==== Given records
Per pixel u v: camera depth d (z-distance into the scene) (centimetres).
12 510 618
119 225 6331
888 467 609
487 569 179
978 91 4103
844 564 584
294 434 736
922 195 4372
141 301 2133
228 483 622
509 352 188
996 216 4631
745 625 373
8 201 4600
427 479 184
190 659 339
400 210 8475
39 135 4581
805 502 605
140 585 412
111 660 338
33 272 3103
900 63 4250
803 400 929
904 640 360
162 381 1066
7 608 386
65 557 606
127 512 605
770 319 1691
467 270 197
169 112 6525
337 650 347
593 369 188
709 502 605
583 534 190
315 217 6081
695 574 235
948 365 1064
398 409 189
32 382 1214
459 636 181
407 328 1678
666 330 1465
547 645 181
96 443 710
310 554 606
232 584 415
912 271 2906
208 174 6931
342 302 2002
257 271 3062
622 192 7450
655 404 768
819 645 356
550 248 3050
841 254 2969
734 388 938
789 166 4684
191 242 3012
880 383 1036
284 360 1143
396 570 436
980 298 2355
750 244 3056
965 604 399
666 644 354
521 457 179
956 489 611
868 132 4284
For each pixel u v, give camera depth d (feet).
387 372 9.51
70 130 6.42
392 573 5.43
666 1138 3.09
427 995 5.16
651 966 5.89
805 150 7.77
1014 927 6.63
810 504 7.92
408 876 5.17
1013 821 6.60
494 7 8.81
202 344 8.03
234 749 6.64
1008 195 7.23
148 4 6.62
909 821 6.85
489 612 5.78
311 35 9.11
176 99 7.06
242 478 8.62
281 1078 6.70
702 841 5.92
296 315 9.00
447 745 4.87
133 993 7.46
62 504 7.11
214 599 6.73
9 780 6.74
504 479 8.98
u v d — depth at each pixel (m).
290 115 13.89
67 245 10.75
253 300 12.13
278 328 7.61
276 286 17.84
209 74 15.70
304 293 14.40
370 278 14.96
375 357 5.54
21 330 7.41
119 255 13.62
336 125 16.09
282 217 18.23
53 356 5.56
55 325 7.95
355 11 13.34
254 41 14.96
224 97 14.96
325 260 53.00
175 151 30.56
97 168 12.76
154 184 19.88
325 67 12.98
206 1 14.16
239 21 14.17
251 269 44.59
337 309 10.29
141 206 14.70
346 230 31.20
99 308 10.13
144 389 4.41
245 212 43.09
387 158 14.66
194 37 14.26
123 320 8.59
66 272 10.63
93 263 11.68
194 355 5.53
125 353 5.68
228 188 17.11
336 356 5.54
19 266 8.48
========
## What you will do
Copy the lines above that hold the word "each".

## The answer
For each pixel u v, give camera depth d (feet).
u v d — depth at each pixel (m).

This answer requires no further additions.